Memory vs MoE and long context
In practice, MoE models run faster at inference, but all the parameters still have to be in the GPU memory. You know what else has to be in memory? Context.
Llama 4 has an impressive context length of 10M, theoretically surpassing Google Gemini, which had been leading in this department. However, there are two problems. One is that the context has to fit in memory, together with the model, and API providers won’t enable such a long context for practical reasons.
Another is that just because a model has a long context doesn’t mean it will be able to use it effectively. Another early benchmark indeed suggests that Llama 4 is remarkably bad at processing long contexts.
Source: https://fiction.live/stories/Fiction-liveBench-Mar-25-2025/oQdzQvKHw8JyXbN87
More benchmarks
On the Artificial Analysis benchmark Scout achieved the same score as GPT 4o mini. A 109B model vs a 1.5B model (allegedly). This is ABYSMAL. It’s embarrassing.
Source: https://x.com/ArtificialAnlys/status/1908890796415414430
Artificial Analysis later adjusted the prompt format and Llama 4 models scored better.
On the Aider coding benchmark, Maverick scores about the same as Qwen 2.5 Coder 32B, a relatively old dense model less than a tenth Maverick size.
Source: https://x.com/paulgauthier/status/1908976568879476843
People
Someone on Reddit posted this (bolding ours):
Despite repeated training efforts, the internal model’s performance still falls short of open-source SOTA benchmarks, lagging significantly behind.
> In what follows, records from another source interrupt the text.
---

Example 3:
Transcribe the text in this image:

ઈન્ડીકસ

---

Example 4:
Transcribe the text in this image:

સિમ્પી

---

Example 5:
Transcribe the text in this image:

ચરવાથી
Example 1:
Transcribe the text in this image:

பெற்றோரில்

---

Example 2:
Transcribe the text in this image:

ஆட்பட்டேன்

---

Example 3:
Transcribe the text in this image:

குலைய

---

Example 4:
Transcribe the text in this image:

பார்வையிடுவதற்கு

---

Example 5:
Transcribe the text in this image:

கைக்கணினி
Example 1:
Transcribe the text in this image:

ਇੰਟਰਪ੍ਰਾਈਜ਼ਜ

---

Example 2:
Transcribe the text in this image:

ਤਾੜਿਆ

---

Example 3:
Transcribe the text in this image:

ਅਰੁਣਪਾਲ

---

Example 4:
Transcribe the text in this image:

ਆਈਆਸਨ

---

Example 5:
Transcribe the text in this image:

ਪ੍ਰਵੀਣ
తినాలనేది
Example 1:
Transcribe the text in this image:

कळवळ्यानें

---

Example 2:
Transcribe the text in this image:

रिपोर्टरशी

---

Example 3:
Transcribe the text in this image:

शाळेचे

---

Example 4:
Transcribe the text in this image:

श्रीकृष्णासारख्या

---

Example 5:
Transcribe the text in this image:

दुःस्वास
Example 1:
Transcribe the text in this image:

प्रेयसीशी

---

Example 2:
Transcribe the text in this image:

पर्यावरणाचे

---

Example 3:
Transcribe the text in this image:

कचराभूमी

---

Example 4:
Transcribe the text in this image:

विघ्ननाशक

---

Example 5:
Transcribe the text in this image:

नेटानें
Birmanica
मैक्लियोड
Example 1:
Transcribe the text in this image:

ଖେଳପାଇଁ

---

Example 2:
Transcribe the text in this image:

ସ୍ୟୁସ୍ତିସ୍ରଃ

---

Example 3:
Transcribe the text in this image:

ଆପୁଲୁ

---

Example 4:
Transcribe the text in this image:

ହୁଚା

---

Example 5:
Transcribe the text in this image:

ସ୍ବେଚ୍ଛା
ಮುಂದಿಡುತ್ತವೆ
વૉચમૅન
Company leadership suggested blending test sets from various benchmarks during the post-training process, aiming to meet the targets across various metrics and produce a “presentable” result. Failure to achieve this goal by the end-of-April deadline would lead to dire consequences. Following yesterday’s release of Llama 4, many users on X and Reddit have already reported extremely poor real-world test results.
As someone currently in academia, I find this approach utterly unacceptable. Consequently, I have submitted my resignation and explicitly requested that my name be excluded from the technical report of Llama 4. Notably, the VP of AI at Meta also resigned for similar reasons.
We don’t know if it’s true. Maybe it’s bait. However, the vice president of AI at Meta, Joelle Pineau, indeed resigned. She announced her departure on April 1, stating that her last day with the company would be May 30, 2025. Pineau had been with Meta for nearly eight years, leading the Fundamental AI Research (FAIR) group since 2023.
Source: https://x.com/DavidSHolz/status/1908603882118537709
There will probably be Llama 5. Let’s hope it will be better than Llama 4.